▸ **EXERCISE REQUIREMENTS**: In the listing below, identify each line with the word "Derecho" and return those lines.

▸ **ENTRIES SHOWN**:
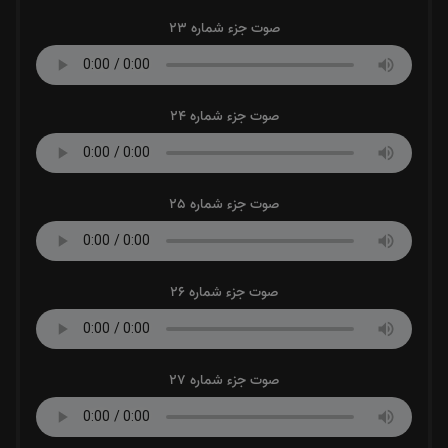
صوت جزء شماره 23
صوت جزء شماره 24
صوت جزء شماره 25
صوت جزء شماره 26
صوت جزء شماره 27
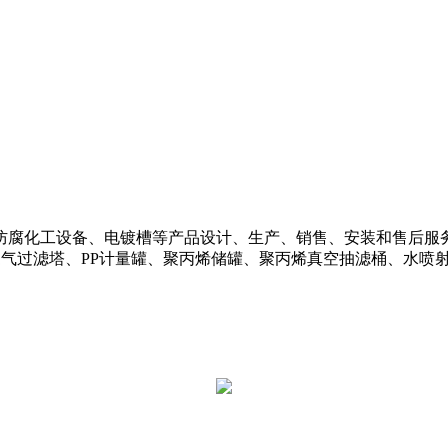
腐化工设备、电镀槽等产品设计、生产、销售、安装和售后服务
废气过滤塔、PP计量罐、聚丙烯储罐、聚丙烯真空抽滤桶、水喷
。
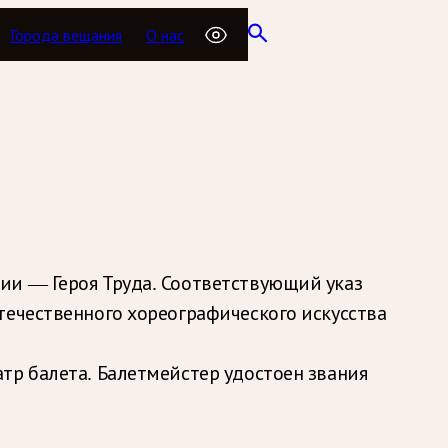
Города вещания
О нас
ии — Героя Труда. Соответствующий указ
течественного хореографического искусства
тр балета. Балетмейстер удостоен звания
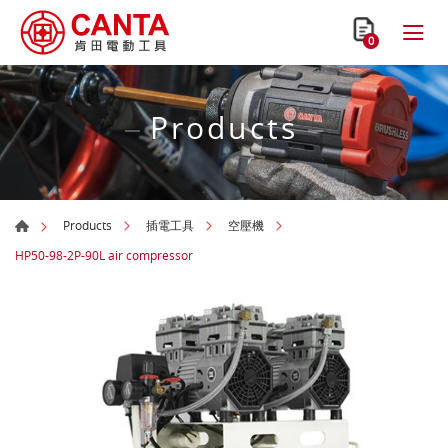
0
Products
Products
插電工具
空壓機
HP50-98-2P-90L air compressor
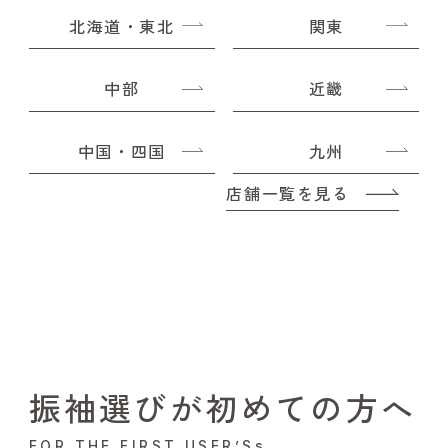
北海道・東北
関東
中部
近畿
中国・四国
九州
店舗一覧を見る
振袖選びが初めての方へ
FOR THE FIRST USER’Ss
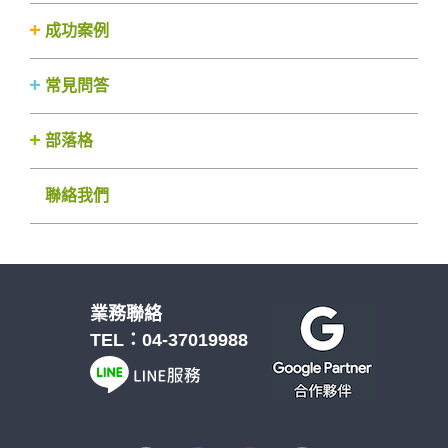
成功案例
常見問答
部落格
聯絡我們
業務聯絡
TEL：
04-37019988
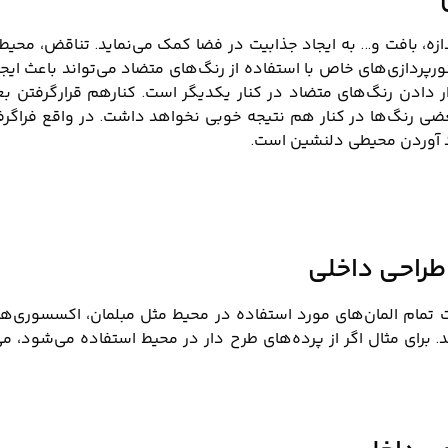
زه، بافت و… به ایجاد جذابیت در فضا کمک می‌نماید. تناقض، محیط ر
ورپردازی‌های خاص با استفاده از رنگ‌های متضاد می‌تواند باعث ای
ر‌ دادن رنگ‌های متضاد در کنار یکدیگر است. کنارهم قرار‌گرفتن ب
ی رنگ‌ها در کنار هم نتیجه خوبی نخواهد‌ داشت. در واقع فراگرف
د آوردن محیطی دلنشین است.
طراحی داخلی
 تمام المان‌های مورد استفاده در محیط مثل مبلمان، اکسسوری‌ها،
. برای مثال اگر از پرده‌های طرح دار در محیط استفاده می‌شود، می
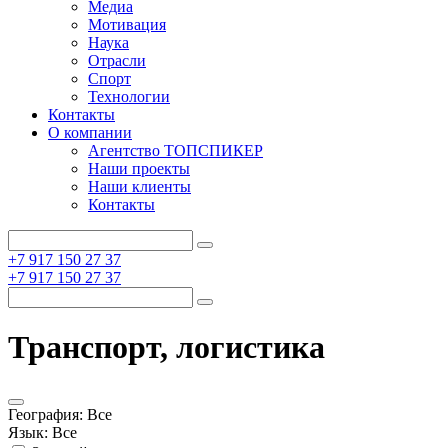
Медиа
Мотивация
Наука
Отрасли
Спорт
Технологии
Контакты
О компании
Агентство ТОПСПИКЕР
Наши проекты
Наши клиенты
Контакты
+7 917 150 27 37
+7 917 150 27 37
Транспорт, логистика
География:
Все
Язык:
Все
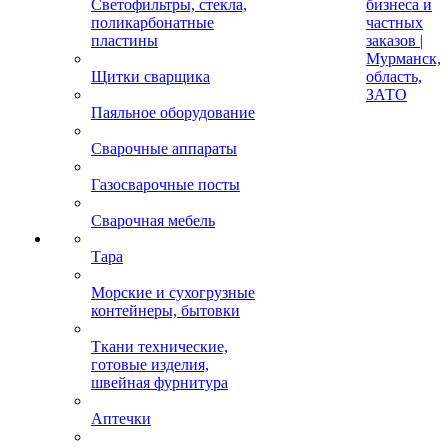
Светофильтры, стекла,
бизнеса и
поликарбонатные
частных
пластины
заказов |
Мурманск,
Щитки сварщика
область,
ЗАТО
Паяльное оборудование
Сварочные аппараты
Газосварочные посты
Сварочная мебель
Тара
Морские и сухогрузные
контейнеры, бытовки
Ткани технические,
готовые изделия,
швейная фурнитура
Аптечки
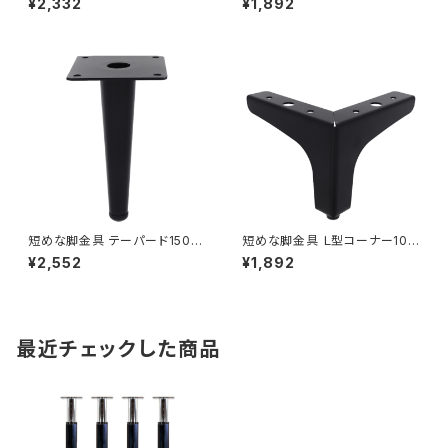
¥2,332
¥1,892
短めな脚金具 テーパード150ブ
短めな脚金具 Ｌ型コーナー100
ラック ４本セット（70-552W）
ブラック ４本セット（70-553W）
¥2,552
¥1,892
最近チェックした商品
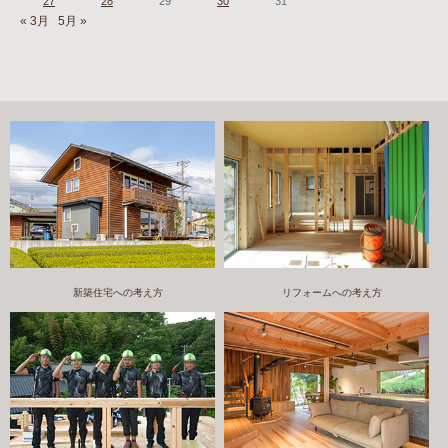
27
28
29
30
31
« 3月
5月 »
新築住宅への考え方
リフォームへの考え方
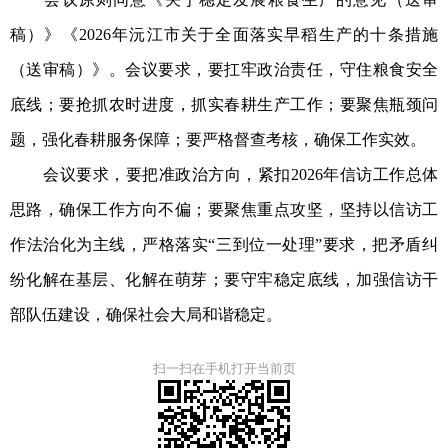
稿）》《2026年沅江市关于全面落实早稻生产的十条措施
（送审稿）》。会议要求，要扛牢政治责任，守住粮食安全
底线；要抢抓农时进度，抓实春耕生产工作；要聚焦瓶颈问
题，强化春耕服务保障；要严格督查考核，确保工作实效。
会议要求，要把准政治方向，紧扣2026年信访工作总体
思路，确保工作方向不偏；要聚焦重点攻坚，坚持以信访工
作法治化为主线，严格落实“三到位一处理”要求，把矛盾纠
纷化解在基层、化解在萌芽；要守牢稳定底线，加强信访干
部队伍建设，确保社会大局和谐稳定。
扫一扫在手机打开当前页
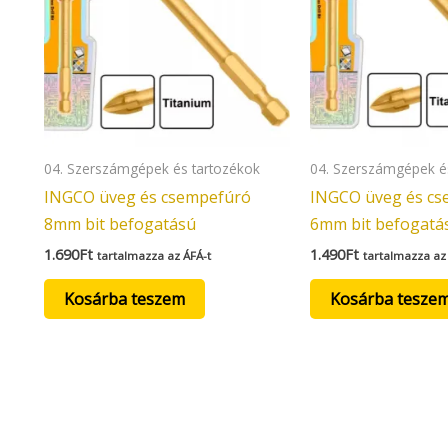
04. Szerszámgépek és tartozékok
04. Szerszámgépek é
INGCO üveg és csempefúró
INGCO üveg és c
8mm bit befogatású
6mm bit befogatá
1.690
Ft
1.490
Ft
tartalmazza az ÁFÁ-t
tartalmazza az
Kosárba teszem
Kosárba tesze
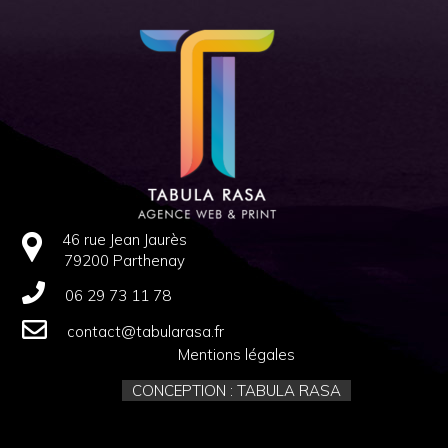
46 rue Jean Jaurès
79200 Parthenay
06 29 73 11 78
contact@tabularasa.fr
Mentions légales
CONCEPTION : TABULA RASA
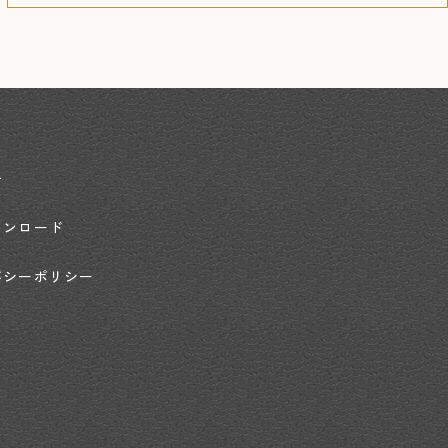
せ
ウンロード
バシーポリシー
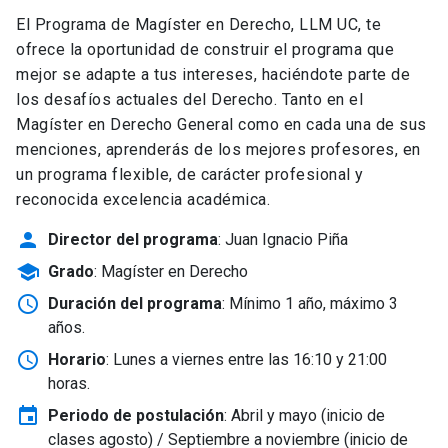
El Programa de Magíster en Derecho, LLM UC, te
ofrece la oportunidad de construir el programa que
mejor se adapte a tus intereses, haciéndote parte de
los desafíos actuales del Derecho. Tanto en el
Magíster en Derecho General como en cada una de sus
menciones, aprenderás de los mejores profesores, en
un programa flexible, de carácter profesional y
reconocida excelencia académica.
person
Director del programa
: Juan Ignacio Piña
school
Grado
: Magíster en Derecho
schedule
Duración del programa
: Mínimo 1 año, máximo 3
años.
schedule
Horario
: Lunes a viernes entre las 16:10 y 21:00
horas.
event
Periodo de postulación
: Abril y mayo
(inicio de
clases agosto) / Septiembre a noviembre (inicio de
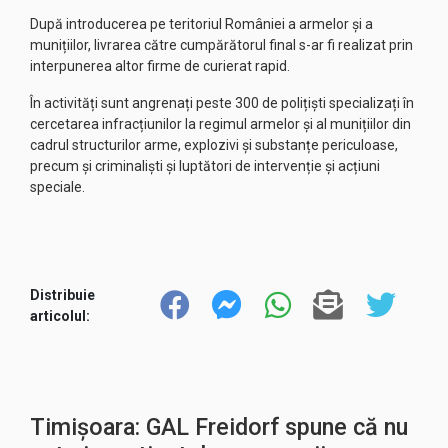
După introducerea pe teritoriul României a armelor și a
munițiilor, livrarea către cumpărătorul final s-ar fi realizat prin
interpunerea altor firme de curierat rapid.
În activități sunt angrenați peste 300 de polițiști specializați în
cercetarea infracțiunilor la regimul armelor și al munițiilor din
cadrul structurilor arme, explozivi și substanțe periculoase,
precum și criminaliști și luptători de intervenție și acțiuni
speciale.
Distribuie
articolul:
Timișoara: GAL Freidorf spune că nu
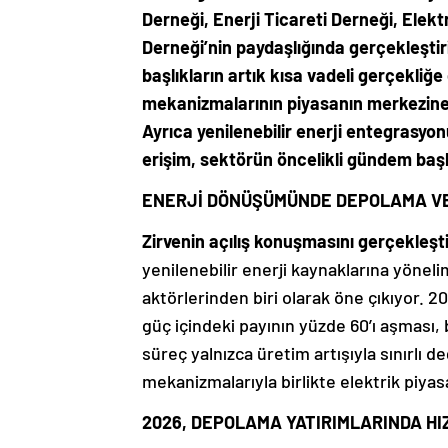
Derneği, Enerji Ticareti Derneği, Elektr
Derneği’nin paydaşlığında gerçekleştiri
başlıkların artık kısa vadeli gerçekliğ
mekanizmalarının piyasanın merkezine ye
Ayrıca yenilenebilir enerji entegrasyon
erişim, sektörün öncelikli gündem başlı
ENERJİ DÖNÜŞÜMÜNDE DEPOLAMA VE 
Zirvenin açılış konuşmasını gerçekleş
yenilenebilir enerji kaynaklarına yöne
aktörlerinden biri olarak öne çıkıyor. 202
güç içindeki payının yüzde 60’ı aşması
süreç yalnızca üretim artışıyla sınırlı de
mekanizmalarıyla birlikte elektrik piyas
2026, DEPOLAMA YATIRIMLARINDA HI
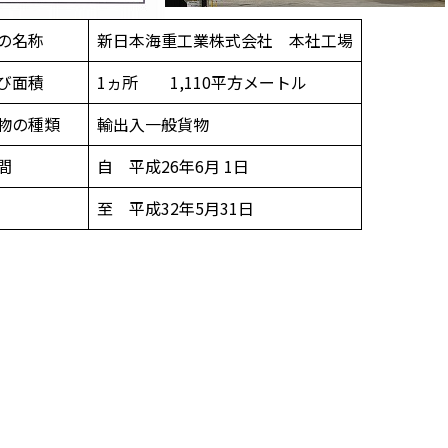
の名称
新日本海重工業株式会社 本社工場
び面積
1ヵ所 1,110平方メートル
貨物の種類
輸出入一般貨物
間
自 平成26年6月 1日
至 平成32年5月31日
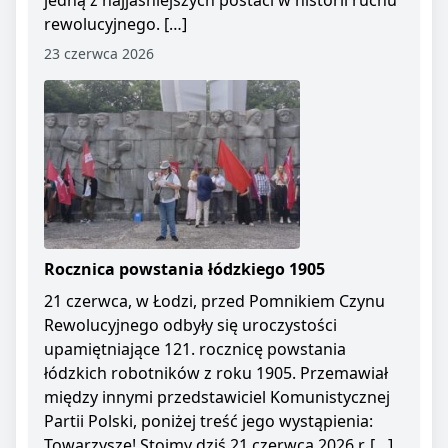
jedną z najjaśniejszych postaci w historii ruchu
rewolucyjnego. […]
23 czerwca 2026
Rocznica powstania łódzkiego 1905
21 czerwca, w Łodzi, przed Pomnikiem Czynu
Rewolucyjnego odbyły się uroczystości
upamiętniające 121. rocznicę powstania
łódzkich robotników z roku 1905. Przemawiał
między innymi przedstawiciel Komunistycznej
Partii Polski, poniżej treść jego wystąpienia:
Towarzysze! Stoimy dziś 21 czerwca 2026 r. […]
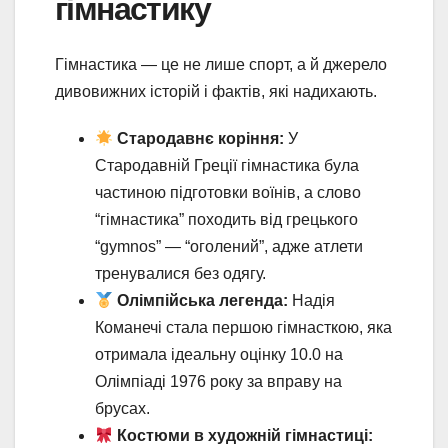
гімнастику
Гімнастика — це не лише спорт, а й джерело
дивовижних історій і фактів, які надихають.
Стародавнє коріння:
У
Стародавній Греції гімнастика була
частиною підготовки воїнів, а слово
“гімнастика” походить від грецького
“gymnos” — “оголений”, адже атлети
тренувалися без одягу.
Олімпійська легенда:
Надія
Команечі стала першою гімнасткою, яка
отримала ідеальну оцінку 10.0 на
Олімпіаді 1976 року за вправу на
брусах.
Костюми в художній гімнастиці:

▸ **ANSWER SECTION**:
El Programa de Magíster en Derecho, LLM UC, te
los desafíos actuales del Derecho. Tanto en el
Magíster en Derecho General como en cada una de sus
: Magíster en Derecho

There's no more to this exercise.